Israël a le devoir d’ « exercer un maximum de retenue » et de protéger les civils en application du droit international, souligne-t-il dans son rapport.
« La mort d’enfants, ainsi que celle de journalistes clairement identifiés et de personnels médicaux causée par les forces de sécurité durant une manifestation est particulièrement inacceptable », a-t-il ajouté.

Deux journalistes palestiniens ont été tués alors qu’ils couvraient les manifestations au mois d’avril, tandis qu’une infirmière âgée de 21 ans est morte sous les balles début juin.
Guterres a renouvelé son appel à une enquête indépendante sur les morts à Gaza. Israël a rejeté cet appel et affirme que l’usage de la force est justifié pour défendre ses frontières.
Le chef de l’ONU a critiqué le Hamas et les groupes terroristes qui tentent de placer des explosifs à proximité de la clôture et pour des tirs de roquettes vers Israël, le 29 et le 30 mai.
Mais il a également fait part de son exaspération face aux « responsables du gouvernement israélien », et en particulier face au ministre de la Défense Avigdor Liberman, qui ont estimé que tous les Palestiniens étaient affiliés au Hamas, signalant une « politique permissive israélienne en ce qui concerne l’usage des balles réelles contre des manifestants ».
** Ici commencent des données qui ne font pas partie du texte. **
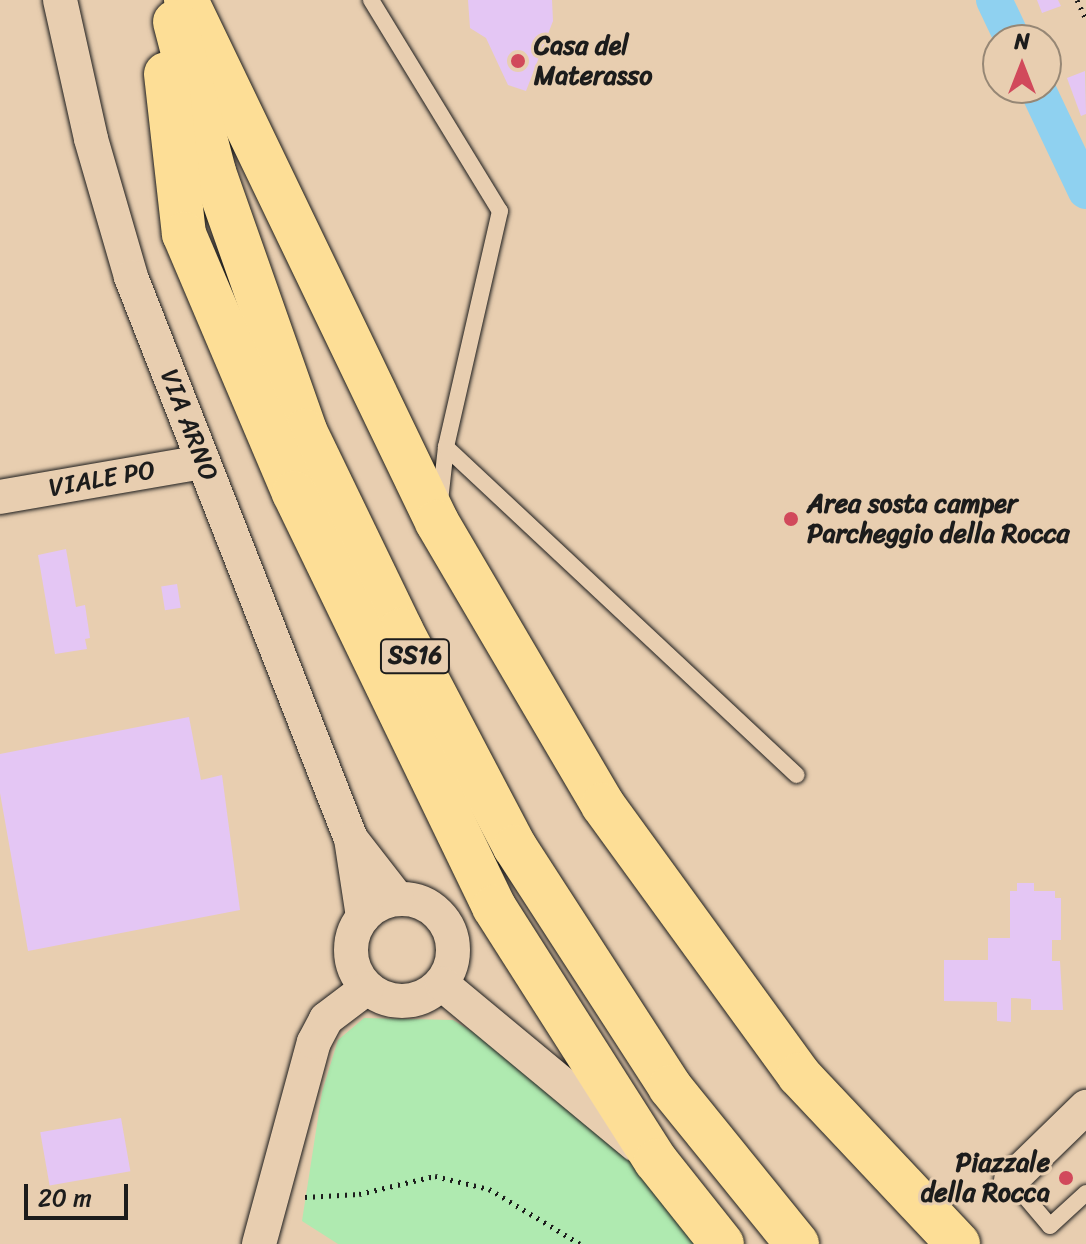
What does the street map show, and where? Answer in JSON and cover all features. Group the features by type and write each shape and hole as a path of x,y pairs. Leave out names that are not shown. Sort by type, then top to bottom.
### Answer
{"main road":[{"path":"157,0 184,234 288,479 494,907 656,1161 722,1244"},
{"name":"SS16","path":"169,0 214,172 305,431 401,630 515,847 670,1087 797,1244"},
{"path":"186,0 437,522 612,818 799,1075 958,1244"}],"street":[{"name":"VIA ARNO","path":"60,0 91,139 131,277 351,839"},
{"name":"VIALE PO","path":"0,497 203,462"},
{"path":"351,839 397,898 430,906 448,926 454,951 442,984 413,1000 381,997 367,988 352,961 354,930 363,917 397,898"},
{"path":"351,839 363,917"},
{"path":"442,984 656,1161"},
{"path":"259,1244 314,1042 326,1019 367,988"},
{"path":"1011,1180 1086,1107"}],"lane":[{"path":"371,0 500,211 446,447 437,522"},
{"path":"446,447 797,775"},
{"path":"1011,1180 1050,1226 1086,1193"}],"path":[{"path":"1077,0 1086,19"},
{"path":"305,1197 359,1194 435,1176 489,1189 580,1244"}],"green space":[{"path":"364,1018 453,1020 485,1039 658,1179 710,1244 338,1244 302,1221 322,1092 338,1040"}],"building":[{"name":"Casa del Materasso","path":"468,0 552,0 553,21 526,91 508,85 486,38 470,28"},
{"path":"1037,0 1058,0 1061,6 1042,13"},
{"path":"1085,71 1086,114 1081,116 1067,78"},
{"path":"66,549 76,607 85,605 90,638 85,639 87,649 55,654 38,555"},
{"path":"177,584 181,608 165,610 161,587"},
{"path":"189,717 201,780 222,775 240,910 28,951 0,793 0,754"},
{"path":"1017,883 1034,883 1034,891 1055,891 1055,898 1061,898 1061,940 1052,940 1052,961 1060,961 1063,1010 1031,1010 1031,999 1011,998 1011,1022 997,1021 997,1002 944,1001 944,960 988,960 988,938 1010,938 1010,891 1017,891"},
{"path":"121,1118 130,1171 50,1185 40,1132"}],"waterway":[{"path":"994,0 1005,24"},
{"path":"1045,104 1086,191"}],"place":[{"name":"Casa del Materasso","path":"518,61"},
{"name":"Area sosta camper Parcheggio della Rocca","path":"791,519"},
{"name":"Piazzale della Rocca","path":"1066,1178"}]}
Une résolution de l’ONU adoptée la semaine dernière par l’Assemblée générale de l’ONU a âprement critiqué Israël mais n’a pas mentionné le Hamas. Un amendement américain qui cherchait à condamner également le Hamas a été bloqué et n’a donc pas été ajouté à cette mesure, malgré le large soutien dont il a bénéficié de la part de l’instance.
Le Hamas, qui a pris le contrôle de la bande de Gaza des mains de l’Autorité palestinienne en 2007, subit des pressions croissantes alors que l’enclave côtière se trouve au bord d’un effondrement économique et des infrastructures dont l’envoyé pour la paix au Moyen-Orient des Nations unies, Nickolay Mladenov, a déclaré qu’il allait « bien au-delà » d’une crise humanitaire.
Les malheurs de Gaza ont été exacerbés par un conflit en cours entre le Hamas et l’Autorité palestinienne qui a coupé les salaires versés aux fonctionnaires de Gaza et qui a imposé des sanctions variées, notamment l’arrêt des paiements des factures résultant de l’approvisionnement en électricité de l’enclave.
Israël et l’Egypte maintiennent un blocus sur la bande qui, selon eux, empêche le Hamas d’importer des armes et autres équipements susceptibles d’être utilisés pour construire des fortifications ou des tunnels transfrontaliers.

Les ministres israéliens chercheraient des moyens d’alléger la crise dans la bande pour désamorcer les manifestations hebdomadaires à la frontière qui sont considérée partiellement comme le résultat de la situation critique au sein de l’enclave.
Le mouvement de protestation avait connu son apogée le 14 mai, lorsque environ 40 000 Gazaouis avaient manifesté le long de la frontière et que des affrontements violents avaient eu lieu entre les soldats israéliens et les Palestiniens.
Lors du mouvement de protestation, les protestataires ont jeté des grenades, des dispositifs improvisés et des pierres contre les soldats, ils ont fait brûler des pneus et lancé des centaines de cerfs-volants et de ballons incendiaires sur le territoire israélien, allumant des douzaines d’incendies quotidiens qui ont détruit des milliers d’hectares de champs agricoles et de réserves naturelles.